Vivo V30 menonjol bukan hanya karena tampilannya yang tipis dan premium, tetapi juga karena paket kameranya yang terasa lebih serius untuk kelas menengah. Perangkat ini mengandalkan kamera portrait 50MP, sistem tiga kamera 50MP, serta Aura Light Portrait terbaru untuk membantu hasil foto terlihat lebih natural, terutama saat kondisi cahaya tidak ideal.
Daya tarik itu membuat Vivo V30 tidak sekadar menawarkan ponsel 5G dengan desain menarik. Di sisi lain, perangkat ini juga membawa kombinasi yang menyasar pengguna yang ingin perangkat nyaman dipakai harian, tetap enak dilihat, dan masih sanggup menangani kebutuhan multitasking maupun gaming.
Fokus kuat pada fotografi portrait
Sektor kamera menjadi salah satu nilai jual paling menonjol pada Vivo V30. Ponsel ini membawa tiga kamera 50MP yang mencakup kamera utama, ultrawide, dan kamera depan, sehingga kebutuhan foto belakang, selfie, hingga video call mendapat perhatian yang sama besar.
Aura Light Portrait terbaru ikut melengkapi sektor ini. Fitur tersebut dirancang untuk memberi pencahayaan adaptif saat memotret portrait, terutama di malam hari, agar hasil foto tampak lebih terkontrol dan terasa profesional.
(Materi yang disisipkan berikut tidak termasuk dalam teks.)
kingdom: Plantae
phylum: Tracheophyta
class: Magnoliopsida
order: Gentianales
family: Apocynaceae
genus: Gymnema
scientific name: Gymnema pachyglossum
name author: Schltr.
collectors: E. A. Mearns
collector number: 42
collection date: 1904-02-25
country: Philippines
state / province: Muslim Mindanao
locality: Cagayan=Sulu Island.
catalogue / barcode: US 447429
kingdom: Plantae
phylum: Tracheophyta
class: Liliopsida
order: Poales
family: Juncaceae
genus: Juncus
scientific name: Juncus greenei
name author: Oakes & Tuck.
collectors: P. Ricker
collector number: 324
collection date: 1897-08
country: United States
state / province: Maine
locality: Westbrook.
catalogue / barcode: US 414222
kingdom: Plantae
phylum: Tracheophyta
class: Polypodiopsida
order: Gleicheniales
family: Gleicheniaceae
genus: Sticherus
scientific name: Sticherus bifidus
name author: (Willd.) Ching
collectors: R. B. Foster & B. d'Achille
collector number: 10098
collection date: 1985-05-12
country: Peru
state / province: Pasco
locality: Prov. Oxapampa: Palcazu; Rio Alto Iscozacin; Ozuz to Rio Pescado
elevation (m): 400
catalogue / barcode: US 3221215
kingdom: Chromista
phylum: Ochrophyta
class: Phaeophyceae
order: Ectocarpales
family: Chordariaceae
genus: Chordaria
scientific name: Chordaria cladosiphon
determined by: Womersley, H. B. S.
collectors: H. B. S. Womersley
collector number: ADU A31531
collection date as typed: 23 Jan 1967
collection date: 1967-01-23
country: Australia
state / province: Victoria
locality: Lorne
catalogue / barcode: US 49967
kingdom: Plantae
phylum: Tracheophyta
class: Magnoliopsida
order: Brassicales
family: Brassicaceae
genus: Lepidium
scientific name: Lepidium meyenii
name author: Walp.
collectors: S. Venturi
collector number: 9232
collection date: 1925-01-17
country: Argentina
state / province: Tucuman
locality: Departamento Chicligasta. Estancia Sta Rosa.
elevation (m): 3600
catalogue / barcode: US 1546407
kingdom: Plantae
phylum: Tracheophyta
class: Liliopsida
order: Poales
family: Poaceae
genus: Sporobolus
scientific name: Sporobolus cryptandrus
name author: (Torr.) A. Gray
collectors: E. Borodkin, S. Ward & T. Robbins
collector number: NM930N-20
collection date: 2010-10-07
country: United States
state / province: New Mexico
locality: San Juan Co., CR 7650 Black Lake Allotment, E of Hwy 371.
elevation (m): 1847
Pendekatan ini menunjukkan bahwa Vivo tidak hanya mengejar angka resolusi tinggi. Perusahaan juga menekankan pengalaman memotret yang lebih lengkap bagi pengguna yang menginginkan hasil detail dengan pencahayaan yang lebih rapi.
Performa disiapkan untuk penggunaan harian dan gaming
Di balik tampilannya yang elegan, Vivo V30 mengandalkan Snapdragon 7 Gen 3 sebagai otak utama. Chipset ini ditujukan untuk mendukung aktivitas sehari-hari, multitasking, hingga gaming, sehingga perangkat tetap relevan untuk kebutuhan yang lebih luas.
Dukungan jaringan 5G juga memperkuat posisinya di kelas ponsel modern. Untuk urusan memori, Vivo menyediakan RAM LPDDR4X hingga 12GB dan penyimpanan UFS 2.2 hingga 512GB, sementara Extended RAM hingga 12GB membantu saat banyak aplikasi dibuka sekaligus.
Layar besar dengan bodi tetap ramping
Salah satu hal yang membuat Vivo V30 terasa menarik adalah keberhasilan menggabungkan bodi tipis dengan baterai besar. Desainnya membawa material kaca yang memberi kesan premium, tetapi tetap dibuat nyaman untuk penggunaan harian.
Di sisi depan, ponsel ini memakai layar AMOLED 1.5K dengan refresh rate 120Hz. Panel tersebut juga memiliki tingkat kecerahan puncak hingga 2800 nits, sehingga tampilan tetap tajam, mulus, dan lebih mudah dibaca di area terang.
Baterai besar dan pengisian cepat
Vivo V30 dibekali baterai 5000 mAh, kapasitas yang terasa besar untuk perangkat dengan bodi ramping. Kombinasi ini membuatnya tidak hanya menarik dari sisi desain, tetapi juga dari sisi daya tahan untuk pemakaian lebih panjang.
Untuk pengisian daya, Vivo menyediakan fast charging 80W. Di dalam kotak penjualan, pengguna juga masih mendapatkan charger 80W dan soft case, sehingga aksesori dasar tidak perlu dibeli terpisah.
Varian, harga, dan pilihan warna
Di Indonesia, Vivo V30 hadir dalam dua pilihan memori. Varian 8GB RAM dengan 256GB ROM dijual Rp5.999.000, sedangkan model 12GB RAM dengan 512GB ROM dibanderol Rp6.999.000.
Pilihan warnanya terdiri dari Hijau Khatulistiwa, Putih Puspa, dan Hitam Vulkanik. Opsi ini memberi ruang bagi pengguna yang ingin tampilan lebih cerah maupun yang lebih menyukai nuansa klasik.
Ketahanan tambahan untuk pemakaian harian
Selain tampil premium, Vivo V30 juga sudah mengantongi sertifikasi IP54. Perlindungan ini memberi tambahan rasa aman terhadap air dan debu dalam pemakaian sehari-hari, meski perangkat ini tetap bukan ditujukan untuk kondisi ekstrem.
Dengan kombinasi kamera portrait 50MP, tiga kamera 50MP, Snapdragon 7 Gen 3, layar AMOLED 1.5K 120Hz, baterai 5000 mAh, dan pengisian cepat 80W, Vivo V30 tampil sebagai ponsel menengah yang menggabungkan gaya, performa, dan fokus fotografi dalam satu paket.